# Generators - OpenAI Example

This notebook demonstrates how to use the Fair Forge generators module with **OpenAI** models to create synthetic test datasets.

## Overview

The `BaseGenerator` class accepts any LangChain-compatible chat model, including OpenAI's `ChatOpenAI`. This provides a flexible interface for generating test queries from context documents.

## Installation

First, install Fair Forge and the OpenAI LangChain integration.

In [None]:
import sys
!uv pip install --python {sys.executable} --force-reinstall "$(ls ../../dist/*.whl)" langchain-openai -q

## Setup

Import the required modules and configure your OpenAI API key.

Get your API key from [OpenAI Platform](https://platform.openai.com/api-keys).

In [None]:
import os
import sys
import json
from pathlib import Path

sys.path.insert(0, os.path.dirname(os.getcwd()))

from langchain_openai import ChatOpenAI

from fair_forge.generators import (
    BaseGenerator,
    create_markdown_loader,
    RandomSamplingStrategy,
)
from fair_forge.schemas import Dataset

In [None]:
import getpass

OPENAI_API_KEY = getpass.getpass("Enter your OpenAI API key: ")

## Create Sample Content

Let's create a sample markdown document to generate test queries from:

In [None]:
sample_content = """# AI Assistant Guidelines

This document outlines best practices for building AI assistants.

## Core Principles

AI assistants should follow these core principles:

1. **Helpfulness**: Always aim to provide useful and accurate information
2. **Safety**: Never provide harmful or dangerous advice
3. **Honesty**: Be transparent about limitations and uncertainties
4. **Privacy**: Respect user privacy and data protection

## Response Quality

High-quality responses should:
- Be clear and concise
- Address the user's actual question
- Provide relevant context when needed
- Cite sources for factual claims

## Error Handling

When the assistant encounters errors or edge cases:
- Acknowledge the limitation clearly
- Suggest alternative approaches
- Never make up information
"""

# Save to file
sample_file = Path("./sample_guidelines.md")
sample_file.write_text(sample_content)
print(f"Sample content saved to: {sample_file}")

## Create Context Loader

In [None]:
# Create markdown loader with hybrid chunking
loader = create_markdown_loader(
    max_chunk_size=2000,
    header_levels=[1, 2, 3],
)

# Preview the chunks
chunks = loader.load(str(sample_file))
print(f"Created {len(chunks)} chunks:\n")
for chunk in chunks:
    print(f"- {chunk.chunk_id}: {len(chunk.content)} chars")

## Create Generator with OpenAI Model

The `BaseGenerator` accepts any LangChain-compatible chat model.
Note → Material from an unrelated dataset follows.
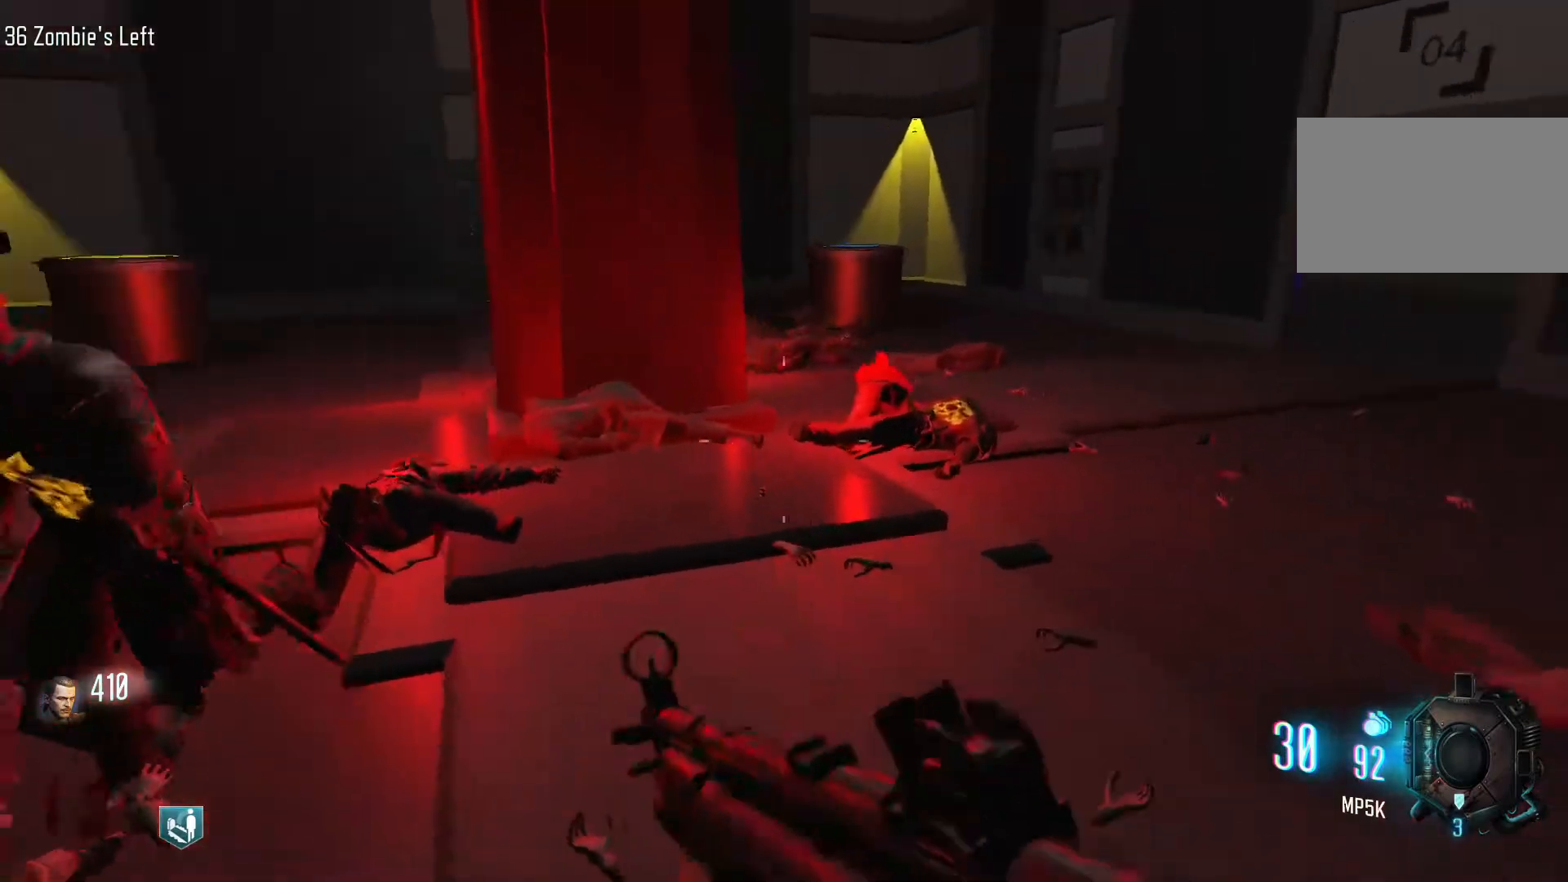
{"keys": ["d", "shift", "w"], "mouse": [], "events": []}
Here we use `ChatOpenAI` from `langchain-openai`.

In [None]:
# Create OpenAI model using LangChain
model = ChatOpenAI(
    model="gpt-4o-mini",  # Options: gpt-4o, gpt-4o-mini, gpt-4-turbo, gpt-3.5-turbo
    api_key=OPENAI_API_KEY,
    temperature=0.7,
    max_tokens=2048,
)

# Create generator with the model
generator = BaseGenerator(
    model=model,
    use_structured_output=True,  # Use OpenAI's native structured output
)

print(f"Generator created with model: {model.model_name}")

## Generate Test Dataset

In [None]:
print("Generating test dataset with OpenAI...\n")

datasets = await generator.generate_dataset(
    context_loader=loader,
    source=str(sample_file),
    assistant_id="my-assistant",
    num_queries_per_chunk=3,
    language="english",
)

# With default SequentialStrategy, we get one dataset
dataset = datasets[0]

print(f"Generated {len(datasets)} dataset(s):")
print(f"  Session ID: {dataset.session_id}")
print(f"  Total queries: {len(dataset.conversation)}\n")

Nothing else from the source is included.